» **WHAT YOU ARE ASKED TO DO**
Reproduce in full, word for word, the news article about the graffiti artist whose painted play area was water-blasted off by the council.

A graffiti artist was reduced to tears after discovering two days' work on a new play area he'd painted for kids at an Auckland community centre had mistakenly been destroyed by the council.
Jesse Jensen, better known by his street artist moniker Ares Artifex, had been commissioned to design and paint a children's activity board for Community Waitākere in west Auckland.
"It's fun - it's a little path that goes through a park, and on the path we're painting an artwork and it's got, like, retro racing and a start line. And then there's like 'hop on one foot', then 'run backwards', 'hop on the stars' and all that," he explained.
"I started painting it last week, I was like two days in. I designed it, then started with the basics, and then I was going to come back this week and put all the details on it."
But when he arrived at the centre the next week, he discovered the artwork had been water blasted off. Auckland Council's graffiti removal team had come to the site and destroyed it.
Jensen said it left him in tears.
"I was crying, man. When I went in there and saw it I was like, this is just heartbreaking," he told Newshub.
"Ninety percent of my work has already been destroyed as a street artist and graffiti artist. Now I don't paint illegally at all. The last time I painted illegally was like 2015… and yet I'm still having to put up with this bullshit.

Chart-based quiz material
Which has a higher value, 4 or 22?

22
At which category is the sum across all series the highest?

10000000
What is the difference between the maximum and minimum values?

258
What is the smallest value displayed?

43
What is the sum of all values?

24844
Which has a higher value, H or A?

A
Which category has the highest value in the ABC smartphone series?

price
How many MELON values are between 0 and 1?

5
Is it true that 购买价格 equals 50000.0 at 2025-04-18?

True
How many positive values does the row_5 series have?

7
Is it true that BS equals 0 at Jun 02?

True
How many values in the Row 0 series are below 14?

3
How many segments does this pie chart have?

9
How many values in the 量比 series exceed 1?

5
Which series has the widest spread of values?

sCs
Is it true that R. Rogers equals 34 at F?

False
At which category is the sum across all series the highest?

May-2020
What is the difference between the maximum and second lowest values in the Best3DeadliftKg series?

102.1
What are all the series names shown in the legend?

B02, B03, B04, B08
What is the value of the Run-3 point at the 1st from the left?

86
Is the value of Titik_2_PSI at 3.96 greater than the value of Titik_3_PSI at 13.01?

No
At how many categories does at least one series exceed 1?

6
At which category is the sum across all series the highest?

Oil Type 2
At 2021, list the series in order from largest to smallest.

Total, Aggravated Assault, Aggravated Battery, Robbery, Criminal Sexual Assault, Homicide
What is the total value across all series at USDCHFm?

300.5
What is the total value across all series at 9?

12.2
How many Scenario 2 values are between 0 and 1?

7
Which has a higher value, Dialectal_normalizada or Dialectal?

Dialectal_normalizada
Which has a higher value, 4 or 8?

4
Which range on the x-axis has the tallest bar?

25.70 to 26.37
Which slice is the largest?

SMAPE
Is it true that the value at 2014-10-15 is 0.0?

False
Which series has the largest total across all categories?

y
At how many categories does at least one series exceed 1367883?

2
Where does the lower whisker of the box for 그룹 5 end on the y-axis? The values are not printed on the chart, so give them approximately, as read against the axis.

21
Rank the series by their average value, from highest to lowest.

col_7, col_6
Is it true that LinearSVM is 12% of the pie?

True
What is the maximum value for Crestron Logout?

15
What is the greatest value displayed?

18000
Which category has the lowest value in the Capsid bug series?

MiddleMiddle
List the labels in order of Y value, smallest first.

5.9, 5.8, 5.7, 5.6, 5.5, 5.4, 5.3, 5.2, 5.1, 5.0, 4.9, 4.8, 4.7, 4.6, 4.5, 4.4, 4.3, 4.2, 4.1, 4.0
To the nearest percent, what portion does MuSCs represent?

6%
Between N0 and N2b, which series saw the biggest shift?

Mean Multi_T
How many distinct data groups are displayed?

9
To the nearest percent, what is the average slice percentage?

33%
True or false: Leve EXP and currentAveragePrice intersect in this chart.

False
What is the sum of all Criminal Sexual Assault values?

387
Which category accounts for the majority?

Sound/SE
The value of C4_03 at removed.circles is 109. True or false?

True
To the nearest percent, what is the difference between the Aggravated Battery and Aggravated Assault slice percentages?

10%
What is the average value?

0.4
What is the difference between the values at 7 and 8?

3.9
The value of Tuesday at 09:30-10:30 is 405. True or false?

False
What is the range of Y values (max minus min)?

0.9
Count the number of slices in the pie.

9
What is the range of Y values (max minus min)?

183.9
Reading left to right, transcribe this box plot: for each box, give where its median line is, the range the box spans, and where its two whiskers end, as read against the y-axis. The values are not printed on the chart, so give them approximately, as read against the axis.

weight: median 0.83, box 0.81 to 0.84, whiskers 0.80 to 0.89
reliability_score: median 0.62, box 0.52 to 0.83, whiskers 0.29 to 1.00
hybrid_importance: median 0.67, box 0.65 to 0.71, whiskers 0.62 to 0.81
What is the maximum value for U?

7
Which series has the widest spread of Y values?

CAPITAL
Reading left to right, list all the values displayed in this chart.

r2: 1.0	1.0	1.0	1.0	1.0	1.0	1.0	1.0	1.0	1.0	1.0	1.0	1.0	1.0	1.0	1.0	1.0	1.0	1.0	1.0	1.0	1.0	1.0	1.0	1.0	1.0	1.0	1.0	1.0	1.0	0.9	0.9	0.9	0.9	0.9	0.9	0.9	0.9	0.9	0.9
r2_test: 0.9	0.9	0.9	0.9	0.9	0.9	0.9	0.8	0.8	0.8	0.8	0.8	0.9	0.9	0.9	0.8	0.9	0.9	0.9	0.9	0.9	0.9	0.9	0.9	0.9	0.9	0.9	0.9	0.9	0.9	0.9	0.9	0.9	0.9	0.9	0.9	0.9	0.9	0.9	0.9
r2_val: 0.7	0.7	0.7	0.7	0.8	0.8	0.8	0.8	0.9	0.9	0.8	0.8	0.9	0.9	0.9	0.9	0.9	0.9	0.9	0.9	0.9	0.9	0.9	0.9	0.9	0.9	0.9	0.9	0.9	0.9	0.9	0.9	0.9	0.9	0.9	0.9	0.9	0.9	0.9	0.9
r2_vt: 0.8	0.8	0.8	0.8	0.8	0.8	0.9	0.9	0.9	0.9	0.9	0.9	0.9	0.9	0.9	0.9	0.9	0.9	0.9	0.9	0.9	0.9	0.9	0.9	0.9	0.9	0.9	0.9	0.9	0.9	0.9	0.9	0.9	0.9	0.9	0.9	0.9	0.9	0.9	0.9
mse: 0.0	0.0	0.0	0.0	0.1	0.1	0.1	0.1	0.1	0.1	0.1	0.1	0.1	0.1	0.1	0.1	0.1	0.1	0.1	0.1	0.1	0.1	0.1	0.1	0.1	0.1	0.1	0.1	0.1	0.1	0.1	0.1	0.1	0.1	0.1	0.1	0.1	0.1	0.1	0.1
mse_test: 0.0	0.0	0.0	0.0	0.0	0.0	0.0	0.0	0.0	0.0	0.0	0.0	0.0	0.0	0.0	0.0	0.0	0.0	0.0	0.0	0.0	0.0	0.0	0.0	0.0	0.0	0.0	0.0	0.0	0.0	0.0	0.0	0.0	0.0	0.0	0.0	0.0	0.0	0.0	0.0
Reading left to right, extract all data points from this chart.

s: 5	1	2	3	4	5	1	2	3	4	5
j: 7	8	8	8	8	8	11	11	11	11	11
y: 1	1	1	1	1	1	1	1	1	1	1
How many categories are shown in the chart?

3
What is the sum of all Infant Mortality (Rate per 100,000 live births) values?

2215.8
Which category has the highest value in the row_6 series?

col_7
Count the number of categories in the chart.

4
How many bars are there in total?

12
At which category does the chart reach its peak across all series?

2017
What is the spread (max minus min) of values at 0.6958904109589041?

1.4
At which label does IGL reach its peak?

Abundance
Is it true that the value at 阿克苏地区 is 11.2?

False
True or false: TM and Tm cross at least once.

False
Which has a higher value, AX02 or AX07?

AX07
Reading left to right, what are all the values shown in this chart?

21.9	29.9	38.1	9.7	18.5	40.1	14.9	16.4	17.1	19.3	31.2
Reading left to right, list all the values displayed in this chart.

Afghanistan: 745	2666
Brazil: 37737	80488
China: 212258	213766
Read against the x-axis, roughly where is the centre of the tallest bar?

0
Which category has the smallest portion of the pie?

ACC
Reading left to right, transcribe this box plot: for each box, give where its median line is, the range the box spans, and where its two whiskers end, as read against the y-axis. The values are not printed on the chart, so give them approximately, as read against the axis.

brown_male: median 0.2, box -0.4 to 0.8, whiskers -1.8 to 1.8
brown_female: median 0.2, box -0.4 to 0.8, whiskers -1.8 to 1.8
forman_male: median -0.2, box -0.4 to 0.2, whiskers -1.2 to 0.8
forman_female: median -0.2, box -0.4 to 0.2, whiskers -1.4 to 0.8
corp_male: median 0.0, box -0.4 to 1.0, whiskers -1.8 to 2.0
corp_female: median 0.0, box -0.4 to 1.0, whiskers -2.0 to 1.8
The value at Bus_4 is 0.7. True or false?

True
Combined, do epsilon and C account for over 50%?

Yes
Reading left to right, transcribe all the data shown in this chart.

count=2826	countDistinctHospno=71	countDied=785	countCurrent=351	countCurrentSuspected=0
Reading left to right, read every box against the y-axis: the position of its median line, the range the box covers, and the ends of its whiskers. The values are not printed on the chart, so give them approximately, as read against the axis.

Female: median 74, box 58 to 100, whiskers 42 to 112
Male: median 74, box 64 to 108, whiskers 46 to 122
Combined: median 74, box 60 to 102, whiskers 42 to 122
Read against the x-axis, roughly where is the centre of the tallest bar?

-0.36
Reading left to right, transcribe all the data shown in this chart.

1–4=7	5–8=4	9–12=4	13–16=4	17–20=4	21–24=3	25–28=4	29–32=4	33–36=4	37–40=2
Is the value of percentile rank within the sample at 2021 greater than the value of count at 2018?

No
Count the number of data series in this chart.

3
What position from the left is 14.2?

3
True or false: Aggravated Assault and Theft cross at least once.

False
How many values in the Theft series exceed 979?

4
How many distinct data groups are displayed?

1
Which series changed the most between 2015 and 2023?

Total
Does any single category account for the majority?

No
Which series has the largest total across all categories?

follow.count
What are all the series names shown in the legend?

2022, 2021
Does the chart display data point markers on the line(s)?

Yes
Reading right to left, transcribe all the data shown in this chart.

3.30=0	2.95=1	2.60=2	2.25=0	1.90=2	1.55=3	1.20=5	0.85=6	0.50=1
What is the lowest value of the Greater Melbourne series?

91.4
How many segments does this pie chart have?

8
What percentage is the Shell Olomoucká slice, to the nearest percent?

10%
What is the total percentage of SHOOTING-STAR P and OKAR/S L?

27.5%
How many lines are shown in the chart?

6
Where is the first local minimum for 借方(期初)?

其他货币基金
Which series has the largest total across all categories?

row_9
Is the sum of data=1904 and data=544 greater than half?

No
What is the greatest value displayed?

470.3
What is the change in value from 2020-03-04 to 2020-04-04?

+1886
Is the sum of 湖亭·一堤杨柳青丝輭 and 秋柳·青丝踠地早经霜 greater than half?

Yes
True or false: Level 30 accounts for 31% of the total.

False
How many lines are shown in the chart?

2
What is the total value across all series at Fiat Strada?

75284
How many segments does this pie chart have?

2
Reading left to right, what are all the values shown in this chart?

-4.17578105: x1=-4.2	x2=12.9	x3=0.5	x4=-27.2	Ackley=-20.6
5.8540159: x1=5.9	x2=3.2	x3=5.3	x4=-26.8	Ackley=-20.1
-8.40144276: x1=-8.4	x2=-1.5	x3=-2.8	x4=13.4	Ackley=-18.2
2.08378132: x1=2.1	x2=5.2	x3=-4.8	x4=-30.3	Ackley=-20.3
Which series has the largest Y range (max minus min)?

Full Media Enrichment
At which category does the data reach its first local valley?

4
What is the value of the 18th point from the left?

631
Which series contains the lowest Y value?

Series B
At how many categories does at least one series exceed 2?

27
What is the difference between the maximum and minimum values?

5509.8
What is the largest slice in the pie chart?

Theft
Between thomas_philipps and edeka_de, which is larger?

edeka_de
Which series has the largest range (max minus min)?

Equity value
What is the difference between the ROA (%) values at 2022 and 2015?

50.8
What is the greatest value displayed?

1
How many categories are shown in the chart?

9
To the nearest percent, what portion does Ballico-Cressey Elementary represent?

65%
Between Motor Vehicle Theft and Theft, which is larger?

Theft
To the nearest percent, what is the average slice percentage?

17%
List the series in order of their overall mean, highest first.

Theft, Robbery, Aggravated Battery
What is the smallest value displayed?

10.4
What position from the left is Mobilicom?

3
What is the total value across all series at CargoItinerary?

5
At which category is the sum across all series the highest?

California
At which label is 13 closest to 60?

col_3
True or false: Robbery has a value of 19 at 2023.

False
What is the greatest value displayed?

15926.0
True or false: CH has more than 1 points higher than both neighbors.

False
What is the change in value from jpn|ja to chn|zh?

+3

» **PROBLEM SOLUTION**
A graffiti artist was reduced to tears after discovering two days' work on a new play area he'd painted for kids at an Auckland community centre had mistakenly been destroyed by the council.
Jesse Jensen, better known by his street artist moniker Ares Artifex, had been commissioned to design and paint a children's activity board for Community Waitākere in west Auckland.
"It's fun - it's a little path that goes through a park, and on the path we're painting an artwork and it's got, like, retro racing and a start line. And then there's like 'hop on one foot', then 'run backwards', 'hop on the stars' and all that," he explained.
"I started painting it last week, I was like two days in. I designed it, then started with the basics, and then I was going to come back this week and put all the details on it."
But when he arrived at the centre the next week, he discovered the artwork had been water blasted off. Auckland Council's graffiti removal team had come to the site and destroyed it.
Jensen said it left him in tears.
"I was crying, man. When I went in there and saw it I was like, this is just heartbreaking," he told Newshub.
"Ninety percent of my work has already been destroyed as a street artist and graffiti artist. Now I don't paint illegally at all. The last time I painted illegally was like 2015… and yet I'm still having to put up with this bullshit.